1Oklahoma State Department of Health, Environmental Services Laboratory, Oklahoma City, OK 73117-1299
2Oklahoma Department of Wildlife Conservation, Byron State Fish Hatchery, Byron, OK 73723
3Oklahoma Department of Wildlife Conservation, Northeastern Regional Offices, Porter, OK 74454
Received: 1992 Dec 14; Revised: 1993 Mar 15; Accepted: 1993 Apr 10
In the summer of 1991 a commercial bait dealer delivered a shipment of fathead minnows to the Byron State Fish Hatchery near Byron, OK; the shipment originated in Minnesota. Mixed with the fatheads were five brook stickleback, Culaea inconstans. This occurrence illustrates how this exotic fish could be introduced into Oklahoma waters. The collected specimens were deposited in the Oklahoma State University Collection of Vertebrates (OSUS #253510).

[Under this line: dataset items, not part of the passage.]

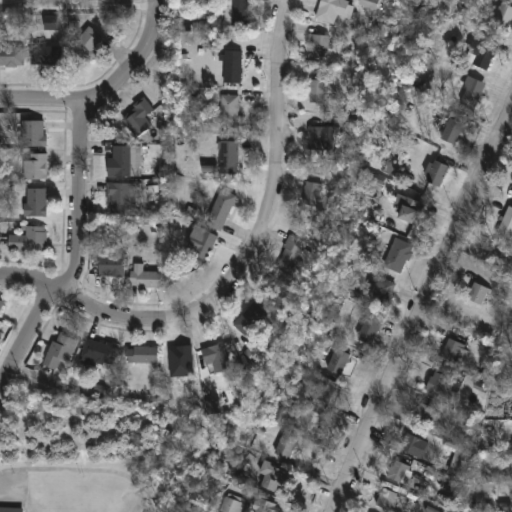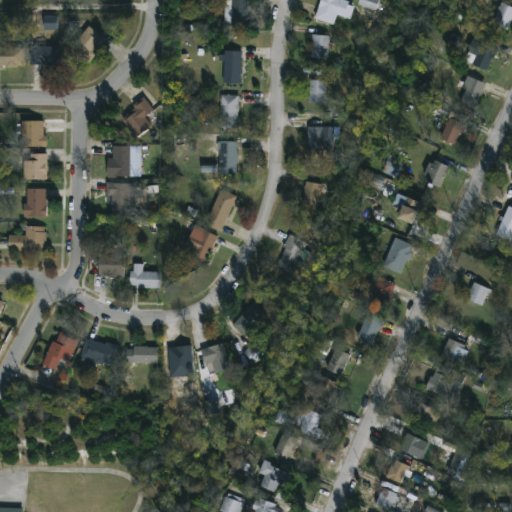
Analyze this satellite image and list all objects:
building: (369, 4)
building: (333, 10)
building: (333, 11)
building: (235, 13)
building: (235, 14)
building: (503, 16)
building: (503, 17)
building: (50, 23)
building: (445, 44)
building: (87, 45)
building: (86, 46)
building: (320, 47)
building: (319, 48)
building: (483, 52)
building: (481, 53)
building: (47, 55)
building: (11, 57)
building: (45, 57)
building: (11, 58)
building: (232, 68)
building: (232, 69)
building: (317, 91)
building: (472, 93)
building: (316, 94)
building: (470, 95)
road: (51, 100)
building: (229, 111)
building: (229, 113)
building: (138, 118)
building: (138, 119)
building: (452, 131)
building: (452, 132)
building: (33, 134)
building: (32, 135)
road: (277, 138)
building: (322, 138)
building: (315, 140)
building: (227, 158)
building: (228, 158)
building: (125, 162)
building: (123, 163)
building: (392, 166)
building: (36, 167)
building: (34, 168)
building: (436, 173)
building: (434, 175)
road: (81, 192)
building: (312, 194)
building: (123, 198)
building: (117, 200)
building: (36, 203)
building: (35, 204)
building: (408, 208)
building: (221, 210)
building: (220, 211)
building: (405, 211)
building: (506, 225)
building: (505, 226)
building: (29, 241)
building: (28, 242)
building: (201, 243)
building: (199, 246)
building: (291, 256)
building: (398, 256)
building: (289, 257)
building: (396, 259)
building: (112, 264)
building: (110, 266)
building: (145, 278)
building: (143, 279)
building: (375, 293)
building: (381, 294)
building: (478, 294)
building: (478, 295)
building: (1, 306)
building: (1, 306)
road: (421, 311)
building: (250, 320)
building: (249, 321)
road: (125, 328)
building: (370, 329)
building: (368, 331)
building: (61, 350)
building: (60, 352)
building: (254, 352)
building: (454, 352)
building: (455, 352)
building: (99, 353)
building: (99, 355)
building: (143, 355)
building: (141, 356)
building: (216, 358)
building: (216, 361)
building: (181, 362)
building: (338, 362)
building: (337, 363)
building: (445, 381)
building: (441, 382)
building: (323, 391)
building: (324, 393)
building: (427, 415)
building: (426, 416)
building: (302, 422)
building: (310, 425)
building: (411, 445)
building: (286, 446)
building: (414, 446)
building: (285, 447)
building: (460, 463)
building: (236, 464)
building: (398, 471)
road: (84, 472)
building: (400, 474)
building: (273, 477)
building: (270, 478)
park: (138, 482)
park: (76, 486)
building: (387, 500)
building: (385, 501)
building: (231, 504)
building: (229, 507)
building: (264, 507)
building: (265, 507)
building: (505, 507)
building: (10, 509)
building: (11, 510)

On April 20, 1992, two bighead carp (Hypophthalmichthys nobilis), each weighting 18 kg, were snagged by fisher persons in the Neosho (Grand) River at Miami Riverview Park, 0.5 km S of Miami (T27N, R22E, S3), Ottawa County. Photographs of these fish were displayed in the Miami bait shop.
The specimens were identified by Ambler and his identification was confirmed by Rob Friggeri of the Kansas Fish and Game Commission. During July, 1992, a 19-kg specimen was caught from the Grand River near Pensacola (T33N, R21E, S30) in Mayes County, below Grand Lake, an impoundment on the Neosho River. A photograph of this catch appeared in the Grand River Chronicle of 23 July 1992.

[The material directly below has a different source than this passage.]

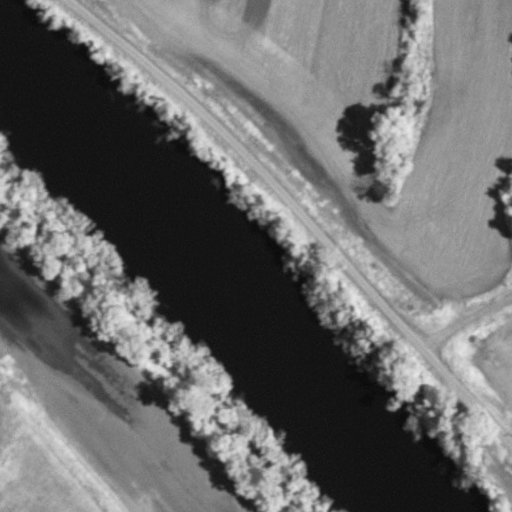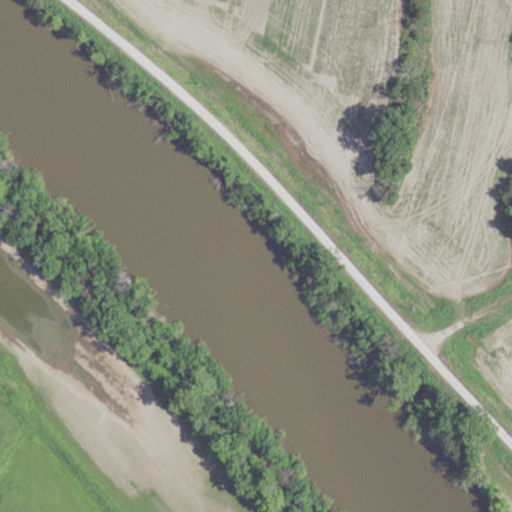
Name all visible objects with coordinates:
road: (304, 214)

The bighead carp was illegally brought into southeast Kansas by a commercial fish farmer in 1988 (Doug Nygrene, Kansas Parks and Wildlife Department, personal communication). The Kansas Fish and Game Commission obtained a court order (Butler County Court, KS; filed 7 January 1989 on C.L. Corbin) that forced the fish farmer to eliminate his stock of this species. Releases of those fish may explain the occurrence of the bighead carp in the Grand River.